The amount of infrastructure in Linux for basic system tasks - interrupt handlers, virtual memory, swap, block io - will make a lot of that code difficult to read if you are just starting. It might be better to read other tutorials here before looking at how a "real" kernel does things, so that you can recognize what is infrastructure setup and what is required to perform a given task. The interesting side effect is that big picture kernel logic, obscured in other small example kernels, becomes very clear in Linux. The scheduler algorithm, for instance, is fairly visible and easy to read in a single source file with little of the task swapping details obscuring how it works.

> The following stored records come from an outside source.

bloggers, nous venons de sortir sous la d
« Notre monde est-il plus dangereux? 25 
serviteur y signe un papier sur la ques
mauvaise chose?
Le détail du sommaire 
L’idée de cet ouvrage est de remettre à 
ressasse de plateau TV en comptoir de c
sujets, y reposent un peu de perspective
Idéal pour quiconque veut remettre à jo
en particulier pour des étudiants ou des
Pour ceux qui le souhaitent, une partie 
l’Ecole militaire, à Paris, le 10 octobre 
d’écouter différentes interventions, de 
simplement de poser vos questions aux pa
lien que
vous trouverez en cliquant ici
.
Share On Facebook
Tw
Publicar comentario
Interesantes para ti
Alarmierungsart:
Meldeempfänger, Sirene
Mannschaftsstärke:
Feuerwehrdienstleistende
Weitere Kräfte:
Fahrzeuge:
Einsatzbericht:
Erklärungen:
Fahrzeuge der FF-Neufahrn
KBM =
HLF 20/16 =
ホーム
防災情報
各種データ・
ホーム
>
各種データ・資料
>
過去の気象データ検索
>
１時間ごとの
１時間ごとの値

As the Linux kernel already provides tested mechanisms for many different tasks, creating a kernel module can allow you test your own kernel code. The downside to attempting this is that you'll have to figure out how to "play nicely" with the portions of Linux you are trying to use...
Important Source Files
This list is by no means complete. These files provide common functionality likely to be required in any operating system kernel.
- Locking, Synchronization
- kernel/mutex.c, include/linux/mutex.h - kernel space mutex implementation
- kernel/futex.c - kernel level support for 'fast' userspace mutual exclusion
- kernel/spinlock.c, include/linux/spinlock.h - kernel spinlock implementation
- Block devices
- block/elevator.c - support for the various IO scheduling algorithms
- block/noop-iosched.c - the easiest to read and understand IO scheduler (noop)

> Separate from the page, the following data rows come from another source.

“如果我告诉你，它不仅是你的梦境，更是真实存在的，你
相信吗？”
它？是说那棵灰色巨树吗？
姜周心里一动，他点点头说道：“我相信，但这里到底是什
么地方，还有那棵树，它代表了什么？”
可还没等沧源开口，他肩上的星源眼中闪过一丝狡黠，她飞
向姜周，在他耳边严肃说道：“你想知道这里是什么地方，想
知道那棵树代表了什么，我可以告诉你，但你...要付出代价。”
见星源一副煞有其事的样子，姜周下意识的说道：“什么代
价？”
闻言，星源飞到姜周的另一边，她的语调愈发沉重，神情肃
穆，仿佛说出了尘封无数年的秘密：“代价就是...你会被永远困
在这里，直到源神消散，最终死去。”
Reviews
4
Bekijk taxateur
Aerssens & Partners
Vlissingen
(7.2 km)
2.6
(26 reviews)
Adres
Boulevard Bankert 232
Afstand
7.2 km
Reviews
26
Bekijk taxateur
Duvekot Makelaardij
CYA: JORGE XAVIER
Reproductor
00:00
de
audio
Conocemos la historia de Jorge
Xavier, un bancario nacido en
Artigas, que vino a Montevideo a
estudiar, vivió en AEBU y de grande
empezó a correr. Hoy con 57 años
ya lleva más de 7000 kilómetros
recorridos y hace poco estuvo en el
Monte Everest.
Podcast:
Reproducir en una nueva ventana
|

- block/ll_rw_blk.c - where block requests meet a block device queue
- File system
- fs/read_write.c - read, write system calls
- fs/file.c - management of file handles
- fs/inode.c - functionality for inodes (file information structs, sometimes like kernel file handles)

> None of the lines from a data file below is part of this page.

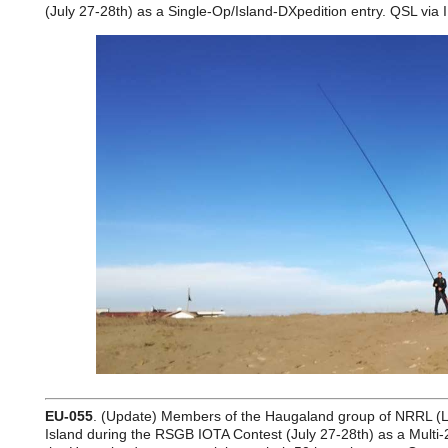
(July 27-28th) as a Single-Op/Island-DXpedition entry. QSL via
EU-055
. (Update) Members of the Haugaland group of NRRL (L
Island during the RSGB IOTA Contest (July 27-28th) as a Multi-2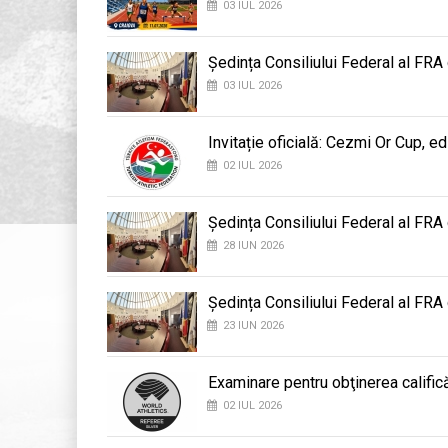
03 IUL 2026
Ședința Consiliului Federal al FRA
03 IUL 2026
Invitație oficială: Cezmi Or Cup, ed
02 IUL 2026
Ședința Consiliului Federal al FRA
28 IUN 2026
Ședința Consiliului Federal al FRA
23 IUN 2026
Examinare pentru obţinerea califică
02 IUL 2026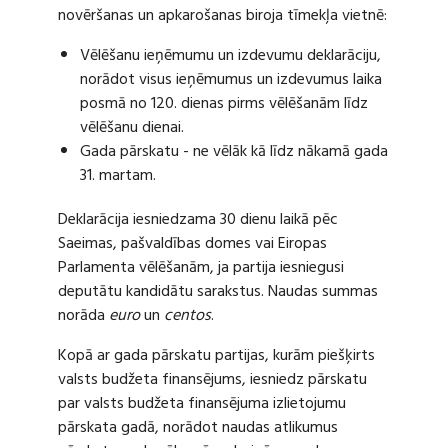
novēršanas un apkarošanas biroja tīmekļa vietnē:
Vēlēšanu ieņēmumu un izdevumu deklarāciju,
norādot visus ieņēmumus un izdevumus laika
posmā no 120. dienas pirms vēlēšanām līdz
vēlēšanu dienai.
Gada pārskatu - ne vēlāk kā līdz nākamā gada
31. martam.
Deklarācija iesniedzama 30 dienu laikā pēc
Saeimas, pašvaldības domes vai Eiropas
Parlamenta vēlēšanām, ja partija iesniegusi
deputātu kandidātu sarakstus. Naudas summas
norāda
euro
un
centos
.
Kopā ar gada pārskatu partijas, kurām piešķirts
valsts budžeta finansējums, iesniedz pārskatu
par valsts budžeta finansējuma izlietojumu
pārskata gadā, norādot naudas atlikumus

- fs/open.c - contains several of the major file operations
- fs/cramfs/inode.c, fs/cramfs/uncompress.c - a very small filesystem with easy to read/find code*
- Process Management
- kernel/sched.c - the linux scheduler, schedule() is the function to look at here
- kernel/workqueue.c - a workqueue that provides a means for doing work
- arch/i386/kernel/process.c - large portion of process handling for x86
- Binary formats
- fs/binfmt_elf.c - ELF loading
- Memory Management:
- mm/slab.c - slab allocator, also home for kmalloc
- mm/vmalloc.c - virtual contiguous memory allocator
- mm/page_alloc.c - buddy allocation
Finding what you are looking for
The arch/ directory contains architecture dependent files. If you want to learn about x86 development, the best place to look is arch/i386. Most any hardware specific functionality is contained in drivers/. Keep in mind that things like PCI are used by multiple architectures, and so they are located under drivers/ as well. Sound and Networking are treated differently and reside under their own directory sound/ and net/ with drivers in subdirectories there. Core kernel functionality lives in kernel/, and lib/.
There is "Documentation" in the Documentation directory. This directory is not what you think it is. It is more of a collection of tidbits of knowledge than any decent information on the kernel.
Resources
Websites:
- https://kernelnewbies.org/ - guides for new Linux kernel developers
- http://www.tldp.org/HOWTO/KernelAnalysis-HOWTO.html - guide to the Linux kernel organized by subsystems
- https://syscalls.kernelgrok.com/ - a reference list of Linux syscalls
Books:
- Linux Kernel Development, by Robert Love - a very decent 'overview' book of the Linux kernel. It doesn't go into too much detail, but provides enough of a big picture and detail view to really get started on a Linux kernel project.
- Understanding the Linux Kernel, David Bovet - more detailed than Linux Kernel Development. If you want to do more work than browsing the kernel, this has more of the detail required.